Baking soon became a way of life; if she was not baking, Marreth was restless. Marreth continued to provide this service to my many customers, especially around Christmas until moving to the US in 1995. After earning a degree in Hotel Restaurant Management, Marreth continued to pursue her passion, creating Mam’s Kitchen. MAM happens to be her initials, and the nickname Jordan dubbed and has called her since he was 13.
As a child, Jordan split his time between his mother and grandparents in Jamaica, and his father in St. Lucia, growing up identifying as a JaLucian. He always loved to eat, much to the dismay of his grandmother who would say he ate like a bird (always picking at food, and never putting on weight). Every holiday or tradition involved a different food; National dishes, Easter Bun, Black Cake for Christmas… Food was a central part of Caribbean culture. As such, Jordan learned to experience culture through food. This philosophy drives our business today.
Jordan was drawn back to food by a demand for a sauce he once thought was “just something I make at home”. Antilles Hot Seasons was born, and the mother-son duo teamed up to form The Grand Market to share the culture of their home together showing the world there is more to taste beyond the mass produced food and culture we have become used to digesting from the Caribbean.
The Grand Market brings the flavor and culture of the Caribbean to the world by introducing you to a wide selection of foods and spices; from Jamaica’s famed Rum Cake (Fruit Cake/Black Cake) and Easter Bun, to Hot Sauces and Jerk Seasonings. Mother-Son team Marreth Milton and Jordan Michel create these authentic delicacies the way they learned growing up in the Caribbean.
The Jamaica Grand Market dates back to slavery. On Christmas Eve, slaves would get dressed up and meet at convenient, secluded locations where they could socialize. Other slaves would sell homemade items like straw hats, baskets made from bamboo, and brooms made from tash. There were also fruit, vegetables, and lots of food. They entertained themselves by singing and playing goat and cow skin drums. Despite their predicaments, the slaves still found a way to have fun, celebrate their culture and express their creativity.
Growing up, the vibrant colours of decorations and the amusing image of the Christmas Cow, adorned with flowery garlands and paraded about town did much to magnify the level of euphoria in the atmosphere.

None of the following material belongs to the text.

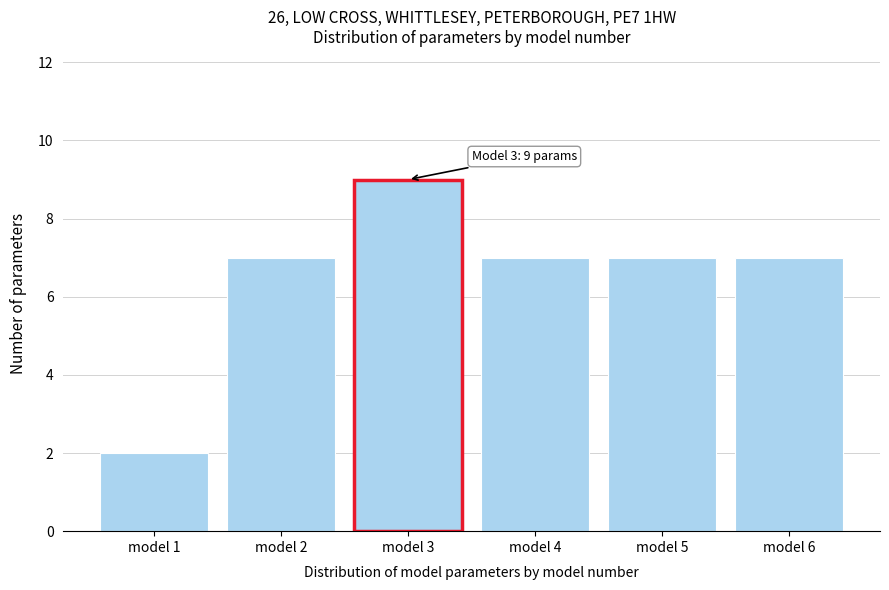

Reading left to right, what are all the values shown in this chart?

model 1=2	model 2=7	model 3=9	model 4=7	model 5=7	model 6=7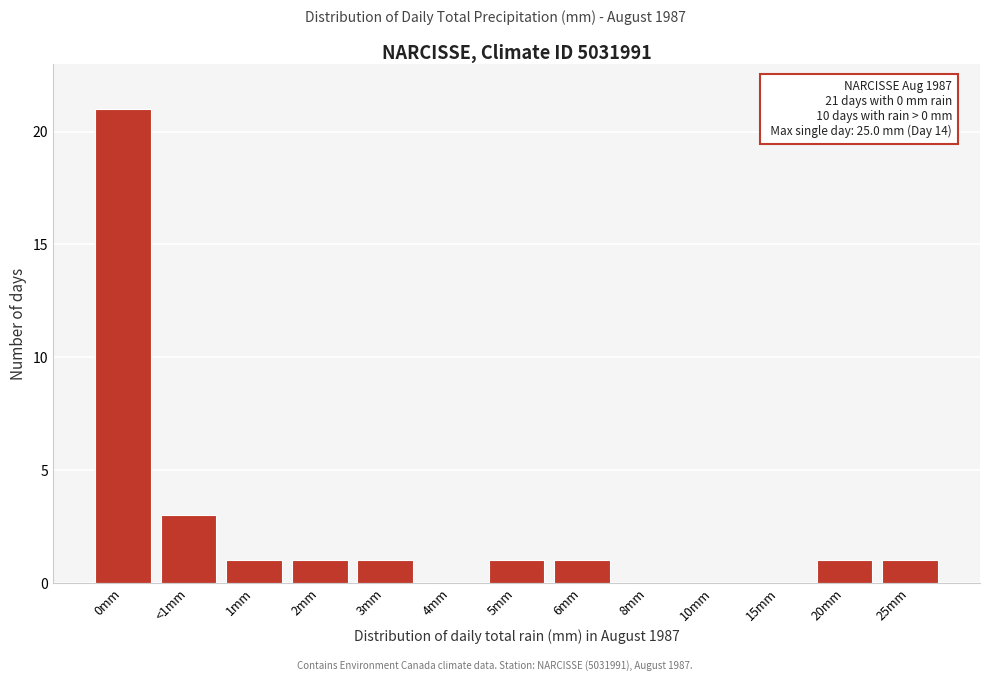

Reading right to left, what are all the values shown in this chart?

25mm=1	20mm=1	15mm=0	10mm=0	8mm=0	6mm=1	5mm=1	4mm=0	3mm=1	2mm=1	1mm=1	<1mm=3	0mm=21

Adornments, food, toys, ground provisions; everything you could possibly need to enjoy the Christmas season awaited at Grand Market. There was, and still is, something about the air at Christmas time which is almost indescribable.
Jamaica’s Grand Market prevails to date as a gathering of joy and a deep expression of Jamaica’s culture and roots, serving still as the ultimate harvest. It is the most wonderful experience of tantalizing flavors and tastes, running the gamut of sweet, savory, tangy, spicy, and even “super fiyah”. It is on this foundation that The Grand Market was formed; to share the experience and joy of having all your childhood favorites at your fingertips.
We will be visiting with Maroon communities in Jamaica, as well as farmers and cultural leaders in the Antilles Islands. One of our goals with The Grand Market is to support these communities financially and raise awareness about the cultures and ways of life that they are fighting to hold on to.
Your support for our loan will allow us to build trust and develop partnerships so that we can source our ingredients from them and arrange profit sharing in addition to what we will paying them for their products.
This loan will also help cover the cost of filming and editing a short documentary to raise awareness about these communities, the cultures they fight to hold on to, the struggles they face, and the work we are doing together.